Com base em estudos, a indústria tem promovido o pistache como uma proteína completa com maior teor antioxidante do que outros produtos.
“Costumamos dizer que o pistache atende a muitos requisitos nesta poderosa combinação de saúde, praticidade, sabor e versatilidade”, completa o analista.
De sorvetes a padarias de bairro
Pelo menos dada a curva ascendente do pistache, parece que, além de qualquer esforço de marketing ou da indústria, o sabor realmente conquistou os paladares.
Na rede de sorvetes Bacio di Latte, uma das maiores do Brasil, o sabor pistache é o mais vendido desde a abertura da primeira loja, em 2011, por parceiros italianos em São Paulo.

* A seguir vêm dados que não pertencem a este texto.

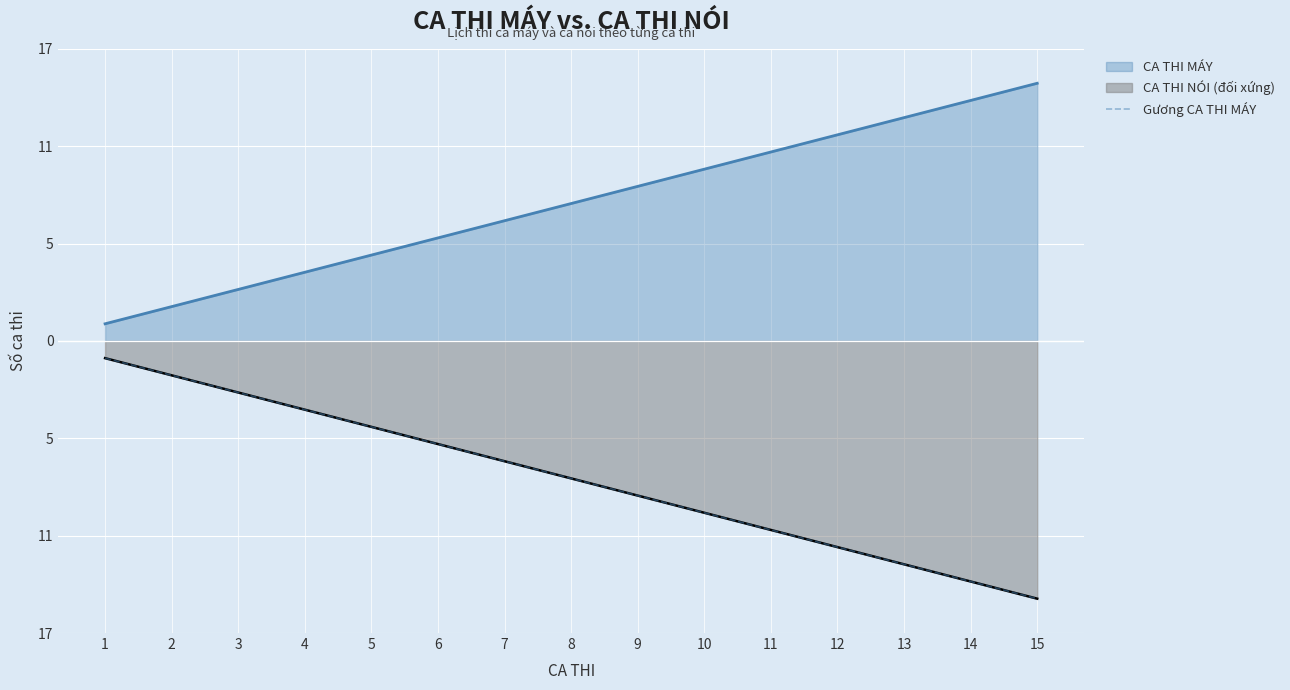

Reading left to right, list all the values displayed in this chart.

1=-1	2=-2	3=-3	4=-4	5=-5	6=-6	7=-7	8=-8	9=-9	10=-10	11=-11	12=-12	13=-13	14=-14	15=-15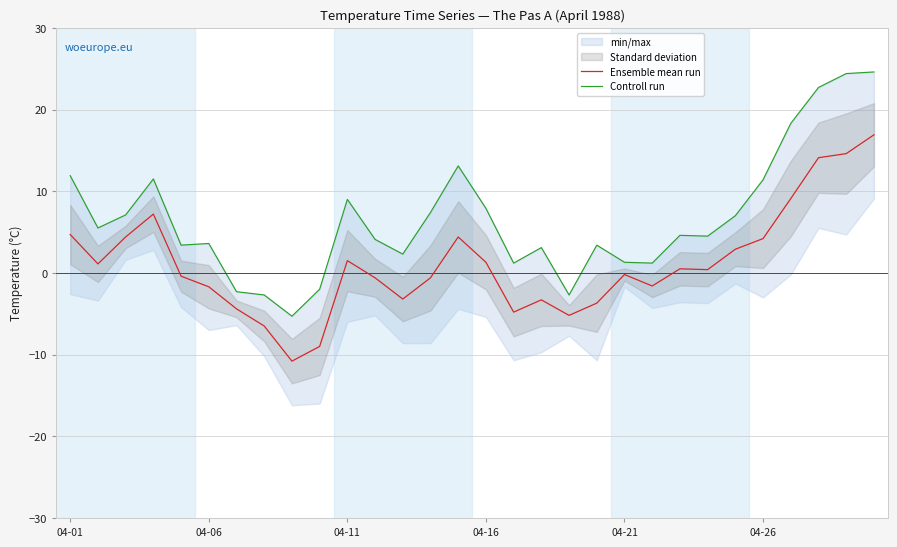

At which category is the sum across all series the highest?

29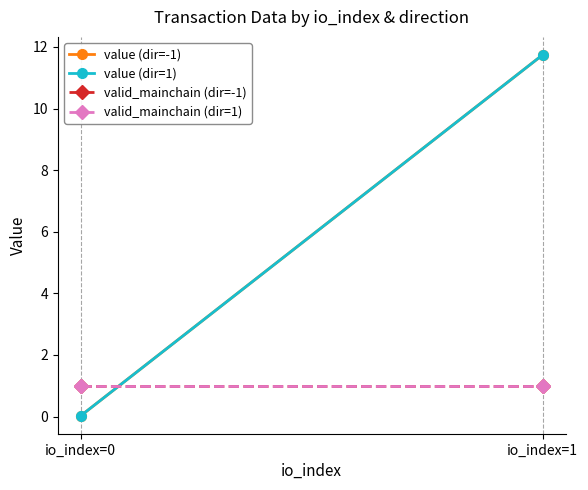

Reading right to left, extract all data points from this chart.

value (dir=-1): 11.7	0.0
value (dir=1): 11.7	0.0
valid_mainchain (dir=-1): 1.0	1.0
valid_mainchain (dir=1): 1.0	1.0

Hoje, é o preferido em todas as 200 lojas.
“Mas nos últimos três anos sentimos nosso volume de pistache praticamente quadruplicar”, diz Fábio Medeiros, diretor de marketing da empresa que hoje possui cerca de 30 produtos à base de pistache, de picolés a velas.

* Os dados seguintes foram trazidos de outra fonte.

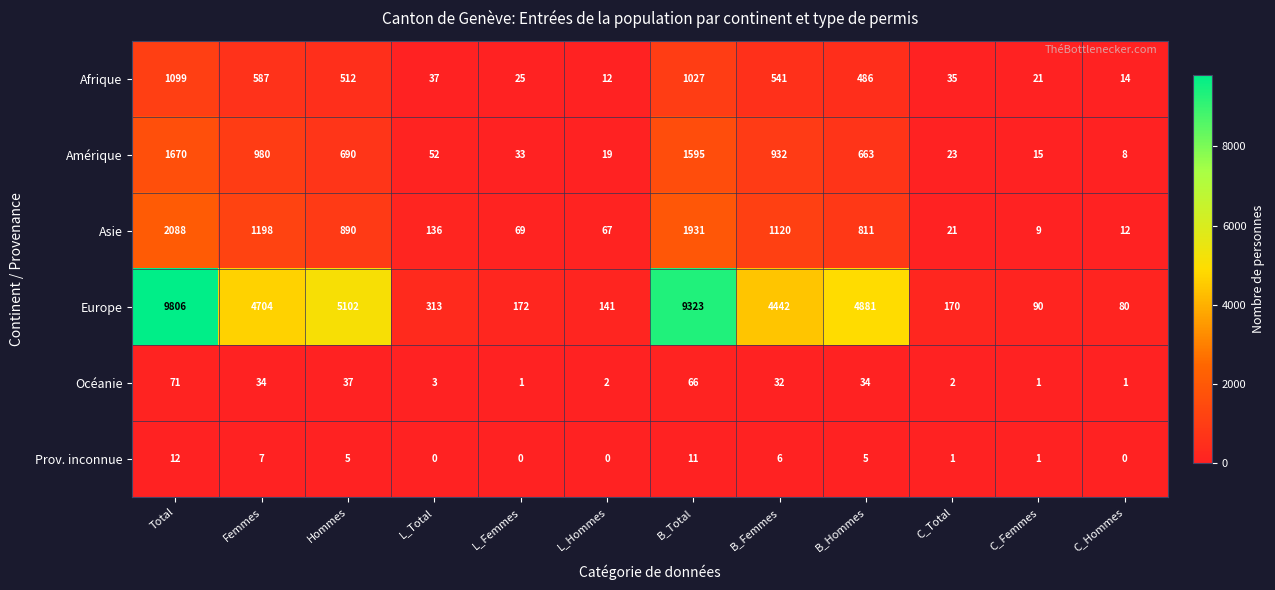

What is the spread (max minus min) of values at B_Total?

9312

Com uma estratégia de marketing focada nos pistaches, Medeiros percebeu que, em relação ao ano passado, o Natal de 2024 ficou muito “mais verde”.
Nas redes sociais estão se espalhando vídeos de panetone de pistache, chocolates recheados e bolos.
“Praticamente todas as marcas vieram com opção de pistache este ano. É um ingrediente muito versátil, muito palatável e não muito doce. Então, em geral, as pessoas gostam bastante”, diz Medeiros.
José Eduardo Camargo, presidente da ABNC, gosta de comparar o mundo das castanhas e nozes ao dos vinhos. “Você começa com uma mais simples, mas depois acaba querendo experimentar outros tipos de uva e começa a gostar cada vez mais”.
Essa é a razão que o líder produtor dá para o avanço dos pistaches num momento em que frutas similares também avançam.
“O brasileiro não se lembra mais desses produtos apenas no Natal. Eles estão entrando na dieta porque são saborosos, nutritivos e práticos”, afirma o representante dos produtores brasileiros de castanha de caju, castanha de baru, macadâmia, nozes e castanhas. Para.
Camargo não vê o pistache substituindo as frutas produzidas no Brasil — mas acha que o país poderia seguir os passos dos EUA e investir na castanha aqui.
“O Brasil tem o privilégio de ter um tipo de castanha adaptado a cada bioma. Imagine se tivéssemos musculatura para uma grande campanha publicitária”, reflete.
Há um projeto em estudo para implantar a primeira lavoura brasileira de pistache no Ceará.
Nos EUA, a previsão do Rabobank é que em 2028 a produção atinja o ponto máximo de árvores produzindo pistache, quando deverá se estabilizar.
Existe uma lei na Califórnia relativa ao uso de águas subterrâneas que deve limitar novas plantações.
Nos próximos anos, os produtores de pistache, segundo análises de mercado, querem seguir um caminho diferente do das amêndoas, que viram os preços despencarem com o aumento da produtividade. Portanto, há um esforço para manter a demanda à frente da oferta.
Em outras palavras, nos próximos anos, provavelmente ainda haverá muitos doces de Natal à base de pistache durante todo o ano.